You may look at packing as an opportunity to get rid of some of your child’s old clothes and toys. This is a perfectly logical way of thinking, but your child made you at a different way. What he or she sees is you getting rid of other elements in the household, in addition to an already stressful change. You may want to pack and declutter while your child is at school, or you may wait to get rid of things after you move to the new house. Just be mindful of your child’s point of view during the process.

Give Honest Answers about Moving

Your child may have a lot of questions: Why are we moving? Will I go to a new school? What will happen to my friends? These questions may be tough to answer, but it’s important to tell as much of the truth as possible. Honesty may not yield a positive response at first, but your child will come to terms with it in time.

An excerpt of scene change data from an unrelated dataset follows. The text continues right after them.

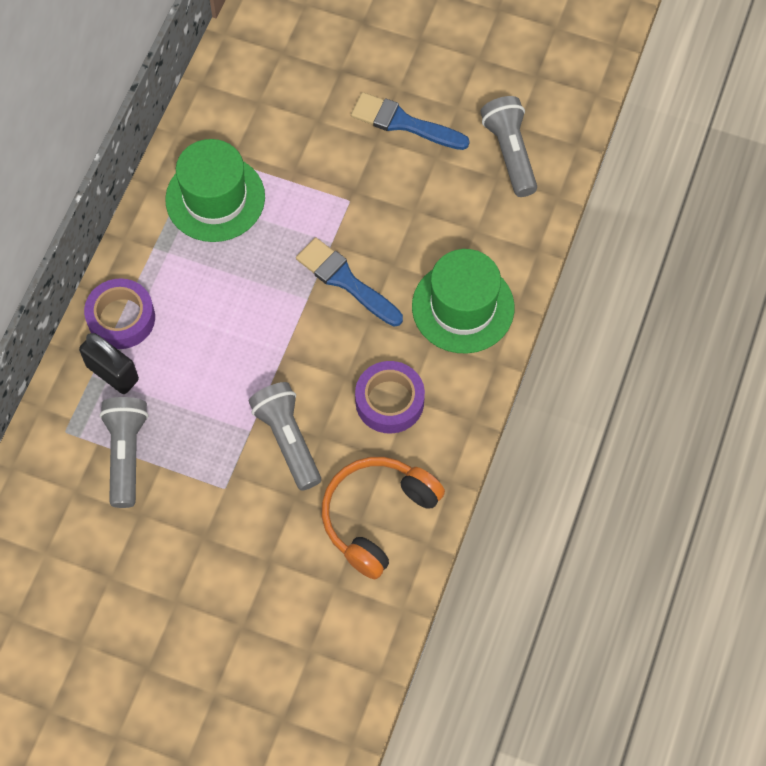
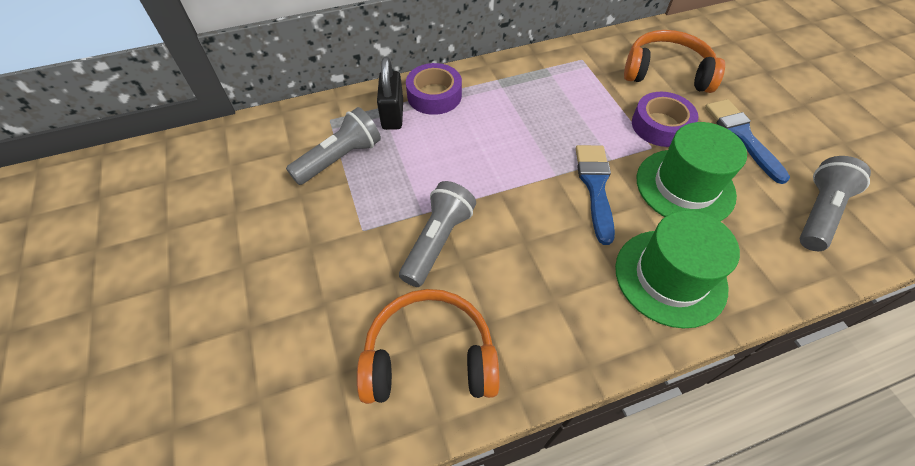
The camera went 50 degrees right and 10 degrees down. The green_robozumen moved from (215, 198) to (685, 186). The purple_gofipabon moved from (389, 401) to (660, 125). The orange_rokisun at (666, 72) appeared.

Take a Tour of the New House

If you have access to your new place before you move in, take your child there to see it. Let him or her know that this is going to be home, and get a feel for the place as a family. You can get the child excited about his or her new room and some of the new features in the house. This will make the moving day seem less shocking.

There are many exciting opportunities to come to your family. Understand that this is just a small obstacle in an otherwise wonderful path. Provide comfort for your child in this time of need, and you can get through a move with little issues.